Ist Google Latitude wirklich so gefährlich für die Datensicherheit? Auf den ersten Blick sieht es so aus, als könnte die Position der Latitude-Nutzer nur mit deren Einverständnis bestimmt werden. Doch nun stelle man sich vor, dass ein Unternehmen nicht nur das Beste für seine Mitarbeiter will. In der Vergangenheit gab es gerade in Deutschland genug Fälle, die nahelegen, dass so eine Situation leider nicht sehr weit hergeholt ist. Angenommen also, der Chef eines größeren Unternehmens würde gern wissen, ob seine Mitarbeiter im Außendienst ihre Arbeit auch gewissenhaft erledigen. Alles was er tun müsste, wäre den Arbeitnehmern ein Dienst-Mobiltelefon mit bereits aktiviertem Latitude-Dienst zu überreichen. Er könnte somit immer feststellen, ob die Mittagspause unnötig in die Länge gezogen oder der Dienstwagen über Gebühr für private Zwecke missbraucht wird. Moment, wird Google hier einwenden, auf mindestens einem Großteil der unterstützten Geräte bekommt der Nutzer einen Hinweis, wenn er den Dienst eine Weile nicht in Anspruch genommen hat!

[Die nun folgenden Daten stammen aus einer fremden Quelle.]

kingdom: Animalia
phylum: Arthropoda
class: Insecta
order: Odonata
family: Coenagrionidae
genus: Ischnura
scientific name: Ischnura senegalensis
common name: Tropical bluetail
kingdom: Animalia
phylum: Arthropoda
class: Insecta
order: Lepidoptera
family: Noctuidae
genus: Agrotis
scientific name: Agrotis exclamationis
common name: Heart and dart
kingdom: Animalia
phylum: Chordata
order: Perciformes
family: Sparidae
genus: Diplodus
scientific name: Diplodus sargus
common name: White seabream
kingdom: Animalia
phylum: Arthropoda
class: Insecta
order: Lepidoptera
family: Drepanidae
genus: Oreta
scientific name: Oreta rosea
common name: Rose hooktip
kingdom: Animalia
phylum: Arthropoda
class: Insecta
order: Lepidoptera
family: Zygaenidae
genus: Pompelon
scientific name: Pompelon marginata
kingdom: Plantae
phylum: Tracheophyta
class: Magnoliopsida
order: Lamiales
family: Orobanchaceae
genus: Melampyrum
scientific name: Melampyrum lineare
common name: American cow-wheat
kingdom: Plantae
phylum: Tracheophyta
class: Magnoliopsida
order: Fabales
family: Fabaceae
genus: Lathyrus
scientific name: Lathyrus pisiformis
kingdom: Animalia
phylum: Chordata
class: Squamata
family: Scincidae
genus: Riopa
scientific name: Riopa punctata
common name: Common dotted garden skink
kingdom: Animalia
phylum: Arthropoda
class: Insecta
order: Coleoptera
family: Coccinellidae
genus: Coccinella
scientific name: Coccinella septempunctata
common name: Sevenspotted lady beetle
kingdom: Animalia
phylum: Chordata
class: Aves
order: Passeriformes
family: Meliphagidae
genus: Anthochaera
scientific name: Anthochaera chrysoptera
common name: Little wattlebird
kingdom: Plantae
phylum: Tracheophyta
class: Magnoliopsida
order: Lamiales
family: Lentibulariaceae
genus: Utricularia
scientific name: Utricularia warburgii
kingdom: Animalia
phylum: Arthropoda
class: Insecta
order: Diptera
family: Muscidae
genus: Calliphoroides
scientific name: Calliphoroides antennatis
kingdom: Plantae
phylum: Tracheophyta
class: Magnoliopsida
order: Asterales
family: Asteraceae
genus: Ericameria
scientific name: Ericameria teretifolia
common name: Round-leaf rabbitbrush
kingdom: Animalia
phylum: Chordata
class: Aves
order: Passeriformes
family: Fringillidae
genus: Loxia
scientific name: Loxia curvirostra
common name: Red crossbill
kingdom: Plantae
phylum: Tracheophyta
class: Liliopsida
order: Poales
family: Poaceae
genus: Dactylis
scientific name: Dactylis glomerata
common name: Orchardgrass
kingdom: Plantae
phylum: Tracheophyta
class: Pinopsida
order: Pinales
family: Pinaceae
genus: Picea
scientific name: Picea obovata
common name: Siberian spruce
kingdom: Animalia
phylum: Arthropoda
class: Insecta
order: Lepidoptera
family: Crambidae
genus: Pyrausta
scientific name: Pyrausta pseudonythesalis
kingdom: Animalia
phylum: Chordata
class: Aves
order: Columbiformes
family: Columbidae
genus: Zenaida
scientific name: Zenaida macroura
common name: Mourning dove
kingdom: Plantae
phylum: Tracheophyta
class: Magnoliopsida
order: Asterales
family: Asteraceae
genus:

Latitude: „Eine unnötige Gefahr für den Datenschutz“

Die britische Organisation Privacy International hat allerdings bereits darauf hingewiesen, dass es momentan auf einigen Mobiltelefon-Modellen gerade nicht möglich sei, eine Nutzungs-Erinnerung für den Dienst zu erhalten. Es bestünde daher die Gefahr, dass Dritte die Anmeldung vornehmen und so ohne Wissen des Betroffenen ständig feststellen könnten, wo er oder sie sich gerade befi ndet. Zwar sei eine baldige Nachrüstung dieser Benachrichtigungsfunktion geplant, gestartet wurde der Dienst jedoch wissentlich, ohne eine solche Option auf allen unterstützten Geräten zur Verfügung zu stellen. Schließlich bezeichnet die Organisation Google Latitude als „unnötige Gefahr für den Datenschutz und die Sicherheit der Benutzer“ [3]. Googles Einwand verliert dadurch etwas an Gewicht. Solange nicht alle Handy- Modelle das Sicherheitsmerkmal bieten, ist der Dienst potentiellem Missbrauch ausgeliefert, und die Tatsache, dass Latitude gestartet wurde, obwohl Google von dieser Sicherheitslücke wusste, zeugt nicht gerade von Sensibilität. Das Thema Datenschutz sollte man im Hinblick auf die jüngsten Skandale bei Telekom und Deutscher Bahn tunlichst mit Samthandschuhen anfassen. Doch auch wenn alle Geräte eine Mitteilung erhalten, erfolgt diese Benachrichtigung des Anwenders nur dann, wenn der Dienst nicht genutzt wird, das heißt wenn Latitude gerade keine Positionsdaten empfängt. Stellt unser Arbeitgeber aus dem Beispiel das Handy also auf ständiges Orten ein, erfährt der Mitarbeiter im schlimmsten Falle nie von seiner Überwachung.

Kein Wohltätigkeitsverein

Sicherlich will Google seinen Nutzern nichts Böses, doch hinterfragt man die Motive eines der größten Unternehmen weltweit, gelangt man unweigerlich zu fi nanziellen Aspekten. Natürlich bietet man auch in Mountain View Dienste nicht zu rein wohltätigen Zwecken an, sondern muss auch an die über 16 000 Mitarbeiter denken. Das tägliche Brot von Google ist die Werbung, wie sich spätestens aus der Akquisition des Unternehmens Doubleclick ergibt, die von der EU-Kommission im März 2008 genehmigt wurde [4]. Da fast alle Google-Dienste kostenfrei sind, muss die Werbeindustrie große Mengen Geld in die Verwertung der Daten stecken, die aus der Nutzung dieser Dienste erwachsen. Deswegen liegt es nahe, dass Google auch die Positionsdaten verwenden könnte und sie, zusammen mit den Surf-Daten aus dem hauseigenen Browser Chrome, Sucheingaben, gespeicherten Dokumenten auf Google Docs, Einkäufen über Google Shopping und vielem mehr zu einem Benutzerprofi l zusammenfügt. Die Werbe-Kunden zahlen schließlich mehr für zielgenaue Einblendungen bei nachweislich interessierten Personen.